The joyful sound proclaim
Till earth’s remotest nation
Has learned Messiah’s name.
“There is no substitute for the missionary passion. To revive the spirit of evangelism, to restore the note of immediacy, to convince the world that we have a message sufficient for all men, everywhere and always, we must go back to the Gospel as proclaimed by the apostles: ‘Christ died for our sins according to the Scriptures and rose again.’
Waft, waft, ye winds, His story,
And you, ye waters roll,
Till like a sea of glory
It spreads from pole to pole.
“This missionary hymn does not need revision. It needs reiteration and revival. Africa and India, and we ourselves still need the old Gospel.” P. 81
Seventy one years have passed since Samuel Zwemer, called by his biographer, J. Christy Wilson, “Apostle to Islam,” wrote this stirring commentary on Reginald Heber’s hymn.

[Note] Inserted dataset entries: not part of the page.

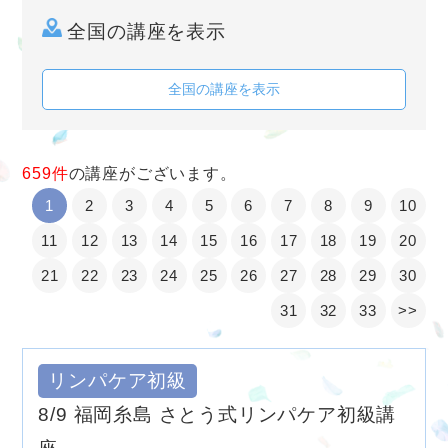
全国の講座を表示
全国の講座を表示
659件
の講座がございます。
1
2
3
4
5
6
7
8
9
10
11
12
13
14
15
16
17
18
19
20
21
22
23
24
25
26
27
28
29
30
31
32
33
>>
リンパケア初級
8/9 福岡糸島 さとう式リンパケア初級講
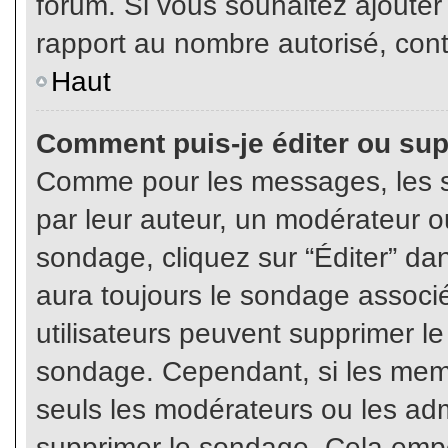
forum. Si vous souhaitez ajouter
rapport au nombre autorisé, cont
Haut
Comment puis-je éditer ou su
Comme pour les messages, les s
par leur auteur, un modérateur o
sondage, cliquez sur “Éditer” dan
aura toujours le sondage associé 
utilisateurs peuvent supprimer l
sondage. Cependant, si les memb
seuls les modérateurs ou les adm
supprimer le sondage. Cela empê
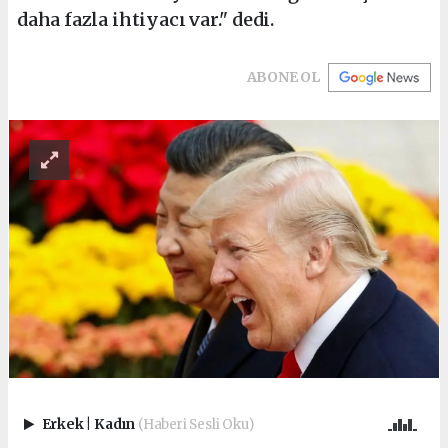
daha fazla ihtiyacı var." dedi.
ABONE OL
Erkek
|
Kadın
(Haberi Sesli Oku)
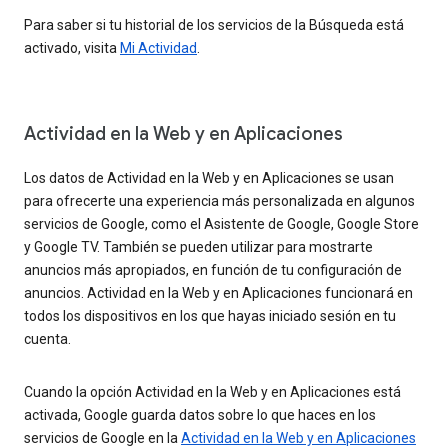
Para saber si tu historial de los servicios de la Búsqueda está
activado, visita
Mi Actividad
.
Actividad en la Web y en Aplicaciones
Los datos de Actividad en la Web y en Aplicaciones se usan
para ofrecerte una experiencia más personalizada en algunos
servicios de Google, como el Asistente de Google, Google Store
y Google TV. También se pueden utilizar para mostrarte
anuncios más apropiados, en función de tu configuración de
anuncios. Actividad en la Web y en Aplicaciones funcionará en
todos los dispositivos en los que hayas iniciado sesión en tu
cuenta.
Cuando la opción Actividad en la Web y en Aplicaciones está
activada, Google guarda datos sobre lo que haces en los
servicios de Google en la
Actividad en la Web y en Aplicaciones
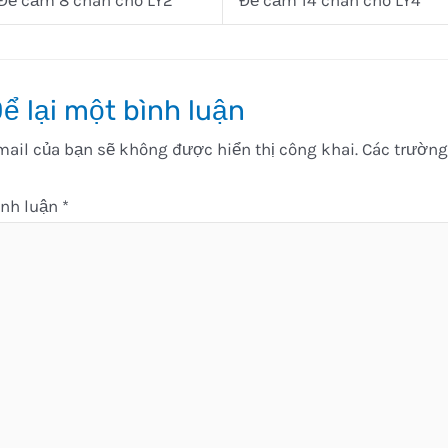
Đế cắm 8 chân cho LY2
Đế cắm 14 chân cho LY4
ể lại một bình luận
ail của bạn sẽ không được hiển thị công khai.
Các trường
ình luận
*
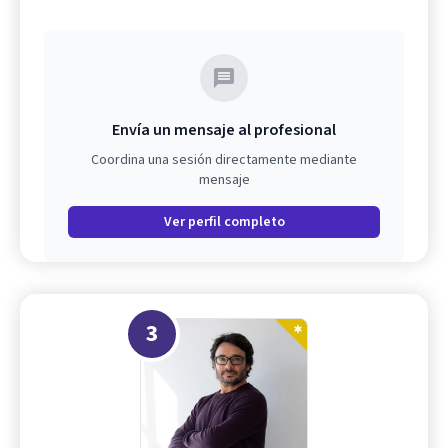
Envía un mensaje al profesional
Coordina una sesión directamente mediante
mensaje
Ver perfil completo
3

As I look over the contents of new and revised editions of several traditional Protestant hymn books, I discover the hymn is no longer there! This is a sad and painful phenomenon. Should our children and grandchildren be deprived of the theology, appeal, and challenge of this great missionary hymn by its disappearance, at the very time when all other major world religions are reviving and spreading? Perhaps, the committees of those denominations that regard themselves as “conservative” are reluctant to retain “The heathen in his blindness bows down to wood and stone,” as Dr. Zwemer had remarked. What a pity to manifest such an inexcusable attitude in our contemporary world!